We got back late last night from Los Angeles (where we had attended the wedding of two great friends), and are now wading through stacks of boxes in our still freshly moved into apartment in Philadelphia. Unfortunately, it turns out that when you go on vacation two days after moving, you don’t return to find all of your things miraculously unpacked and where you want them to be.
However, after a few days of catch up (and thanks to the resourcefulness of Mrs. Millions) we should eventually approach normalcy. As for the digital realm, I still have many emails to respond to and my Bloglines “unread items” number in the thousands, but regular posting will ramp up again here over the next couple of days.

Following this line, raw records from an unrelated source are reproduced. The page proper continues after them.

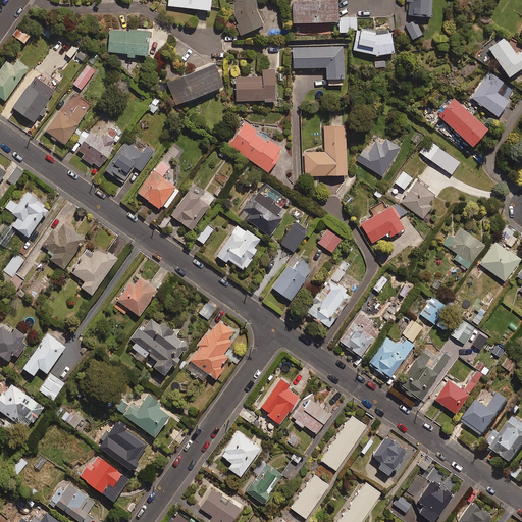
[(255,5),(254,0),(231,0),(232,13),(241,32),(262,21),(255,5)]
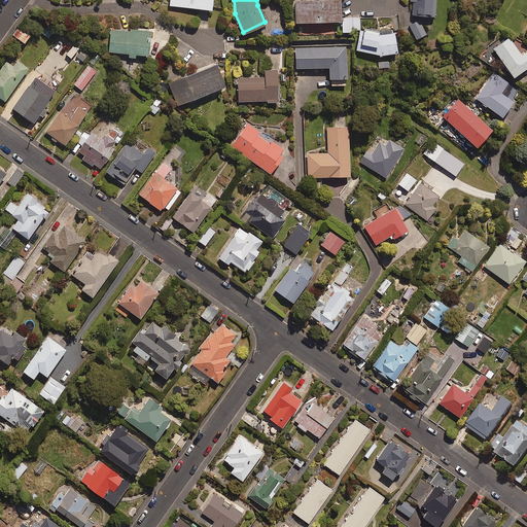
[(339,20),(338,0),(291,0),(292,21),(339,20)]
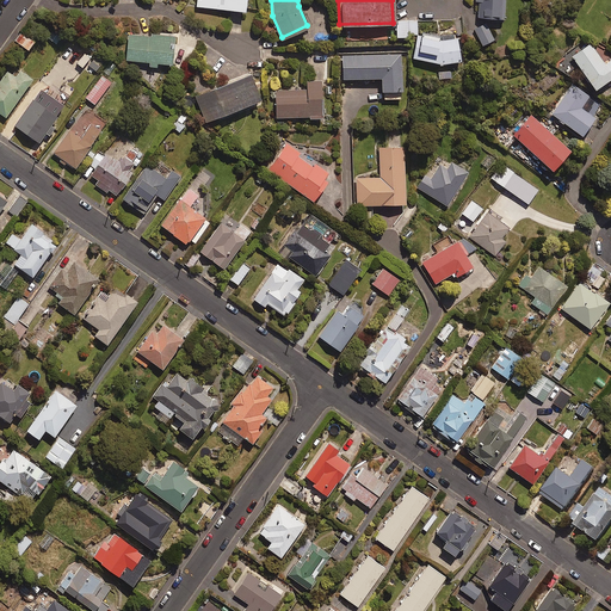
[(503,0),(476,0),(476,16),(501,18),(503,0)]
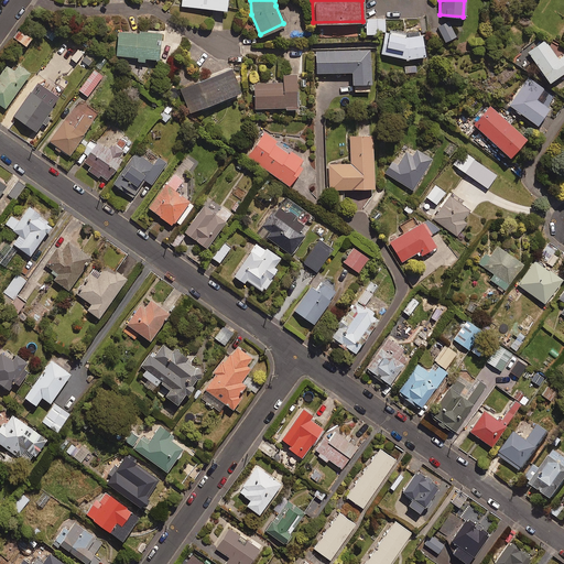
[(383,18),(365,18),(365,31),(383,31),(383,18)]
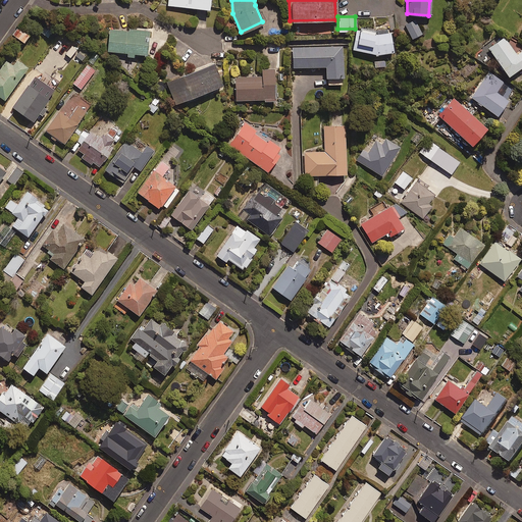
[(420,33),(414,18),(404,22),(410,38),(420,33)]
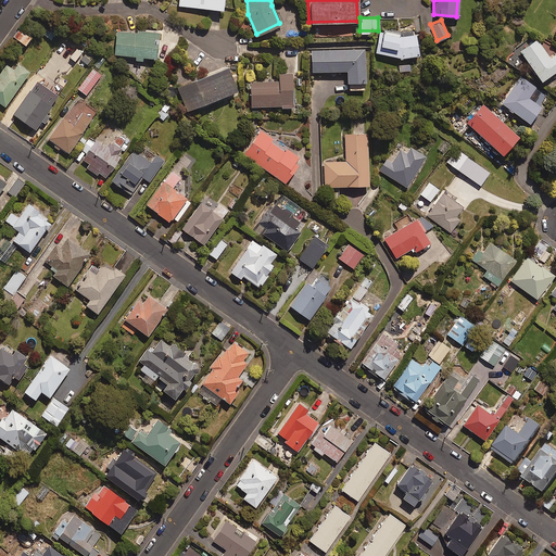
[(55,34),(47,27),(42,33),(51,39),(55,34)]
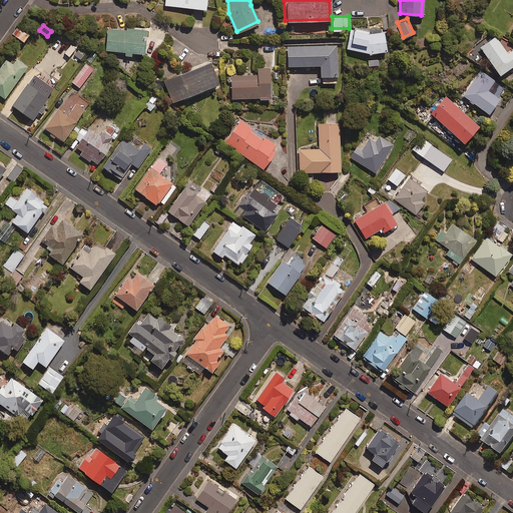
[(28,32),(19,26),(14,33),(24,39),(28,32)]
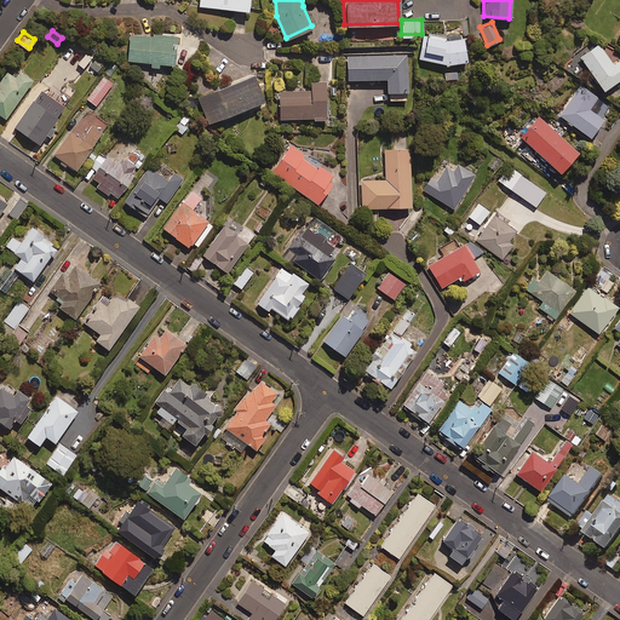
[(463,39),(443,39),(445,34),(428,32),(426,35),(423,35),(418,57),(446,63),(466,61),(463,39)]
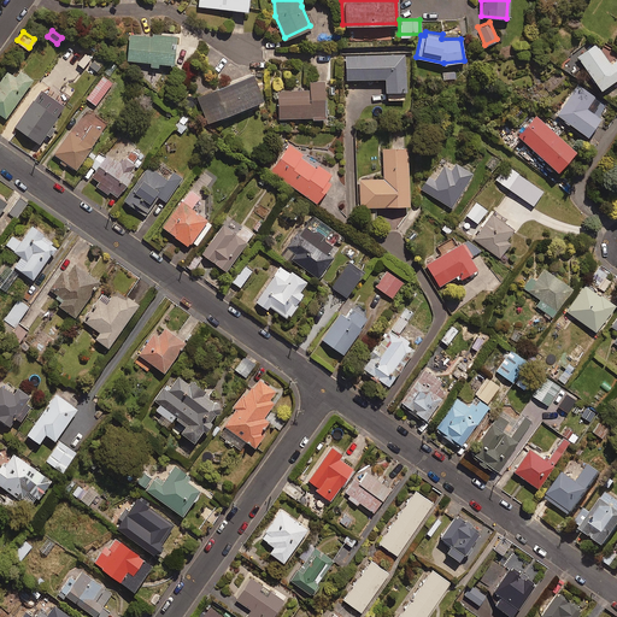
[(151,35),(127,34),(125,59),(148,60),(148,65),(156,66),(156,62),(171,63),(174,34),(151,33),(151,35)]
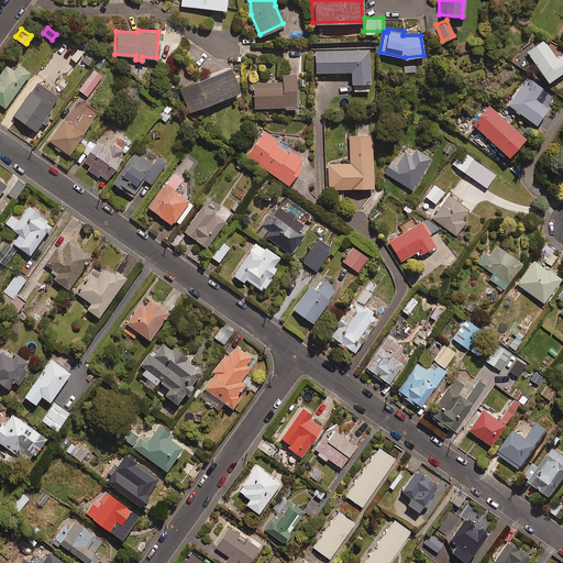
[(550,50),(543,40),(525,51),(545,81),(562,69),(562,52),(558,45),(550,50)]
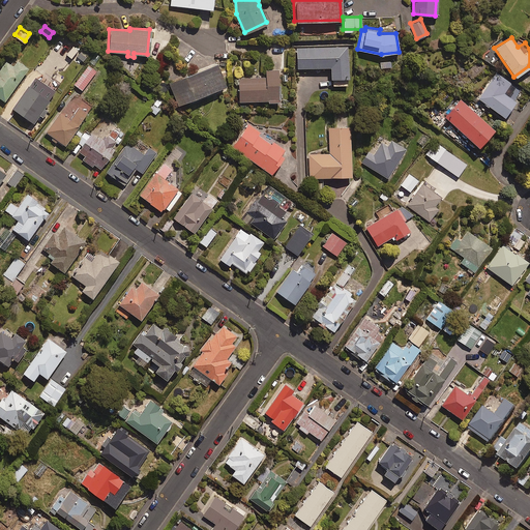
[(90,52),(84,47),(78,56),(83,60),(90,52)]
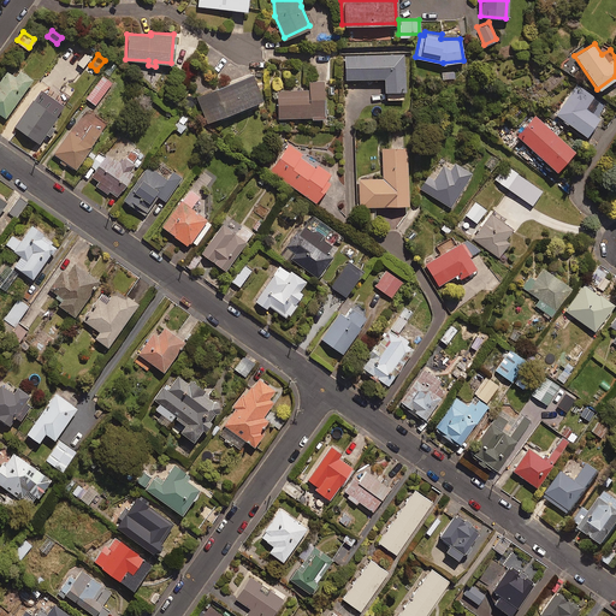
[(402,54),(344,57),(344,78),(383,77),(383,90),(403,89),(402,54)]
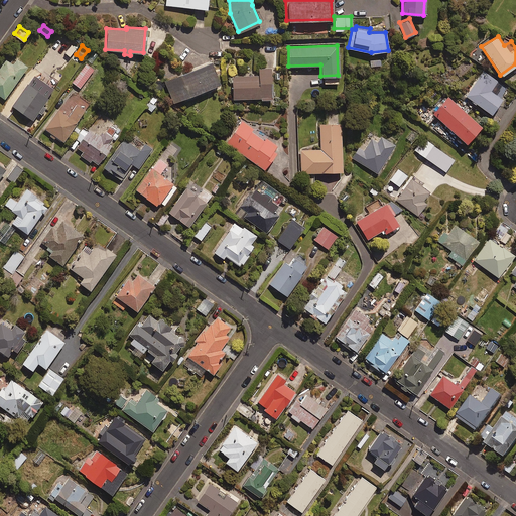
[(14,62),(6,57),(0,67),(0,94),(4,97),(27,65),(18,57),(14,62)]
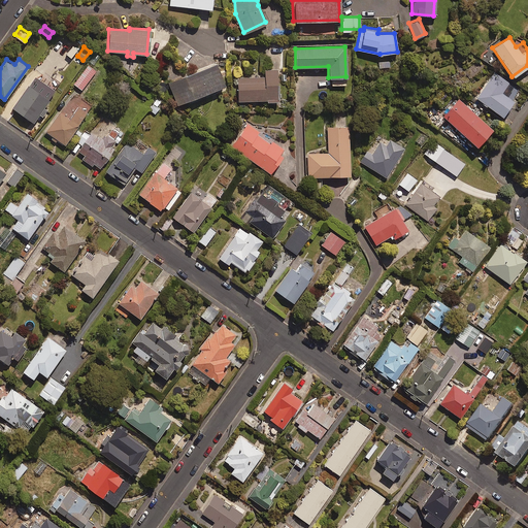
[(223,85),(215,63),(167,81),(175,103),(223,85)]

In the meantime, I noticed that Philadelphia announced its 2007 One Book, One City selection this week Carlos Eire’s Waiting for Snow in Havana: Confessions of a Cuban Boy, a National Book Award winning memoir. It tells the tale of Eire’s boyhood uprooting from Cuba and the subsequent “rootlessness” of his life in the United States. The selection puts the focus on our country’s immigration issues, though the question of Cuba has been less “hot button” of late. I, for one, prefer to “One Book” programs select fiction as I think there is something more special about a whole city reading a novel together. And anyway (though I read as much non-fiction as fiction), fiction is more in need of support from our public institutions. However, some consolation can be found in the fact that Waiting for Snow in Havana is literary and not just topical.